Alien Invasion and Other Inconveniences, by Brian Yansky (Candlewick, 2010, YA, 227 pages)
Jesse was an ordinary teenager, neither a follower or a leader, just sitting in class learning about the Great Depression, when every single other person in his classroom dropped dead. They were terminated by alien invaders.
But Jesse isn't killed. Instead, he hears a voice inside his head: "You are one of the few product who can hear. Congratulations." (p 2) Which means that Jesse is now a slave of Lord Vertenomous, who's just claimed earth for the Republic of Sanginia.
Unfortunately for Lord Vertenomous, Jesse isn't the sort to just sit back and accept life as a "product." Contact with the alien minds is awaking abilities inside him, and together with four other captured teenagers, Jesse begins to think about escape and resistance.
It's hard to escape psychic alien overlords who can kill you with a thought.
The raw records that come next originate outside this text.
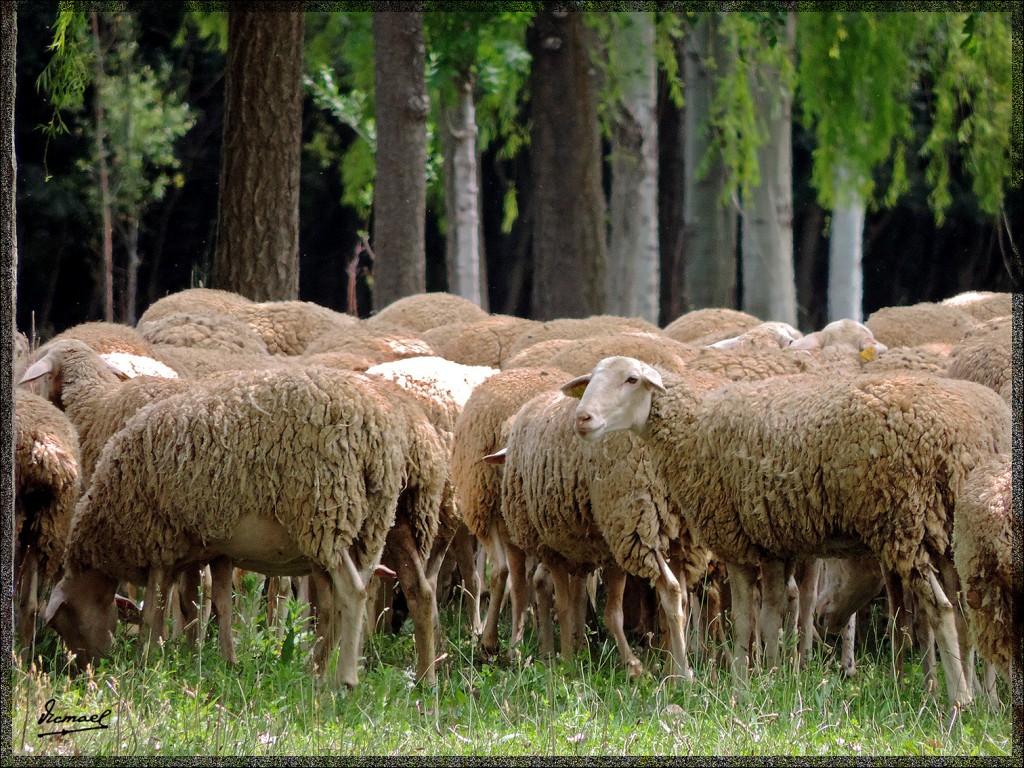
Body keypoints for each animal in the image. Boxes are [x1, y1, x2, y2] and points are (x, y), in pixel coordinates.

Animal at [44, 366, 405, 692]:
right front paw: (217, 660)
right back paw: (319, 672)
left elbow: (156, 607)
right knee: (340, 600)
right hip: (367, 528)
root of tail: (374, 430)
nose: (83, 670)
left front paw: (147, 657)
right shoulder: (212, 550)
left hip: (326, 514)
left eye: (63, 621)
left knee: (352, 593)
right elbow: (211, 604)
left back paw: (345, 679)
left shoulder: (159, 541)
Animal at [569, 356, 1007, 708]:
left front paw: (741, 686)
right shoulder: (772, 547)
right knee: (968, 615)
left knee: (942, 609)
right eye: (591, 379)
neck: (693, 428)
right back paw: (984, 698)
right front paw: (772, 678)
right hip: (952, 534)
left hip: (906, 522)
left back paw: (960, 699)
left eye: (631, 379)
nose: (582, 419)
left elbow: (744, 620)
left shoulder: (735, 543)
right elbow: (771, 616)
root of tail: (971, 436)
But Jesse and his gang--Michael, the football player, Lindsey, the wanna-be model, Lauren, the activist girl, and Catlin, the fey girl used by Vertenomous as his mistress--aren't going to take no for an answer.
It's a wild page-turner of a book. The 10-second victory of the aliens plunges the reader (and of course the characters) into a nightmare, but Yansky writes with a lightness of touch, and even wry humor, about the unthinkable (the title's a good indication of his tone). He skates lightly over the utterly unspeakable tragedy that his protagonists are experiencing, and although this at times didn't ring true to me (the lack of attention to the horrors of Catlin's situation, in particular, troubled me more than somewhat), one can imagine that if the characters themselves stopped and actually thought too much about it all, they'd just collapse. And yet he doesn't pull his punches, either--there are moments of savage violence that bring home the reality of life as "product" who can be killed at a moment's notice.
At times he strays a tad far, I thought, toward farce (for instance with the alien professor of human studies, whose enthusiasm far exceeds his grasp of his subject), but this is balanced by more serious and heartfelt moments, such as Jesse's dreams of his dead father. And further depth is added by the understated but very present parallel to the European invasion of the Americas.
If you are looking for an alien invasion story with intense characterization and gritty reality, you'd be better off going with Pod, by Stephen Wallenfels (my review). But if you prefer your dastardly alien invaders on the lighter side, with more conscious humor, this is the book for you!